Um die Wirksamkeit von oralem LOLA mit der von Lactulose zu vergleichen, wurden 20 Patienten mit HE Grad I oder II von Po et al., um 30 ml Lactulose oder 9 mg LOLA oral für 2 Wochen zu erhalten. Die Dosen könnten nach Meinung des Forschers auf bis zu 60 ml Lactulose und bis zu 18 mg LOLA angepasst werden.24 Die Ammoniakkonzentration zu Studienbeginn sank von 120,4 ± 8,1 auf 91.4 ± 10 µg / dl (p

Eine Metaanalyse zur Bestimmung der Wirksamkeit und Sicherheit von LOLA zur Behandlung von HE29 umfasste die Studien von Kircheis, Stauch und Poo und analysierte Daten von 212 Patienten.19,24,25 Laut diesem Bericht führte LOLA im Vergleich zum Placebo zu einer klinischen Verbesserung der HE (RR, 1,89; 95% CI, 1,32-2,71; p = 0,0005). Die Subgruppenanalyse zeigte, dass LOLA dem Placebo in Grad-I- und Grad-II-HE überlegen war (RR = 1,87; 95% -KI, 1,30-2,68; p

Schlussfolgerungen

Derzeit konzentriert sich die Therapie ausschließlich auf die Verringerung der im Dickdarm produzierten Ammoniakmenge. Es gibt jedoch Hinweise darauf, dass nur 15% des Ammoniaks intestinalen Ursprungs im Dickdarm produziert werden. Daher gibt es keine gültige Grundlage für die Verwendung von NADs als Monotherapie für HE. LOLA fördert die Aktivierung der wichtigsten Ammoniakentgiftungswege und die Ammoniakspeicherung in den Muskeln als Glutamin, eine ungiftige Trägerverbindung. Daher ist LOLA an der systemischen Elimination von Ammoniak beteiligt, was es zu einer hervorragenden therapeutischen Alternative macht.

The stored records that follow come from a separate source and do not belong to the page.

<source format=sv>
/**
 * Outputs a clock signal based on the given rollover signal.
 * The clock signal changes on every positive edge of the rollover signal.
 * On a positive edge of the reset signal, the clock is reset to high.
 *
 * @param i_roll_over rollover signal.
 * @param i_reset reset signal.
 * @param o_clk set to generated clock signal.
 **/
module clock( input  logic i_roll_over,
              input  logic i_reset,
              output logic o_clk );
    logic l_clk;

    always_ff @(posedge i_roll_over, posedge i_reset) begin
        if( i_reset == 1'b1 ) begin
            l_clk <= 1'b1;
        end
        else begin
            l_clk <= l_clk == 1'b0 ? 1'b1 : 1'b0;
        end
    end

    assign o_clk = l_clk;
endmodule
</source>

Die Bioverfügbarkeit von p.o. LOLA ist 82.2 ± 28%,27, es ermöglichend, durch diesen Weg verwaltet zu werden, ohne Wirksamkeit zu opfern. Es gibt genügend Beweise, die die Überlegenheit von p.o. LOLA gegenüber Placebo für das Management von HE unterstützen. Die Studien von Stauch und Kircheis legen nahe, dass die Wirksamkeit von LOLA bei den schwereren Formen des Syndroms größer ist und eine weitere Untersuchung der Wirkungen von LOLA in den Graden III und IV der HE rechtfertigt.

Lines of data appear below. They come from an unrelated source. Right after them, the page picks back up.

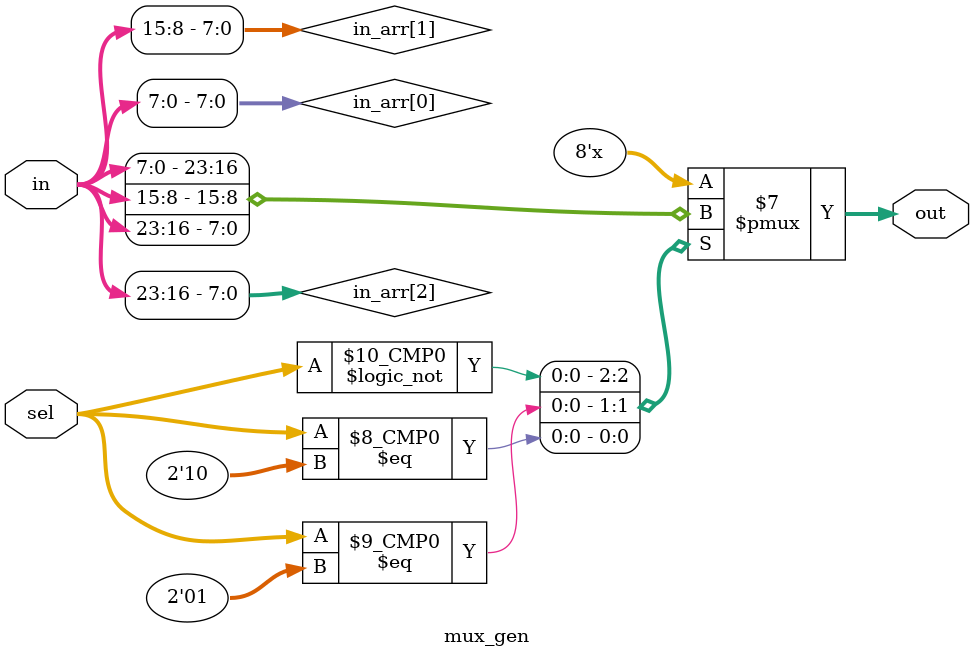
<source format=v>
module mux_gen #(parameter word_sz=8, channels=3)
	(	output [word_sz-1:0] out,
		input [(word_sz * channels) - 1:0] in,
		input [$clog2(channels)-1:0] sel);
	wire [word_sz-1:0] in_arr [channels-1:0];
	assign out = in_arr[sel];
	generate
		genvar i;
		for(i = 0; i < channels; i = i + 1) begin
			assign in_arr[i] = in[(i * word_sz) +: word_sz];
		end
	endgenerate
endmodule
</source>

Kontrollierte klinische Studien, in denen p.o. LOLA mit der Standardtherapie verglichen wurde, zeigen, dass LOLA bei der Behandlung von HE genauso wirksam ist wie NADs. Der Haupteinfluss von HE sind nicht die Behandlungskosten, sondern das verringerte Überleben und die Lebensqualität. Die Verabreichung von LOLA hat sich als wirksam erwiesen, nicht nur bei der Verringerung der Hyperammonämie und der Schwere dieser Erkrankung, sondern auch bei der Verbesserung der wahrgenommenen Lebensqualität des Patienten.

Abkürzungen

  • ER: Hepatische Enzephalopathie.

  • LOLA: L-Ornithin L-Aspartat.

  • NADs: Nicht resorbierbare Disaccharide.

  • GS: Glutaminsynthetase.

  • Gln: Glutamin.

  • PSEI: Portosystemic encephalopathy index.

  • NCT: Number connection test.

  • MHE: Minimal hepatic encephalopathy.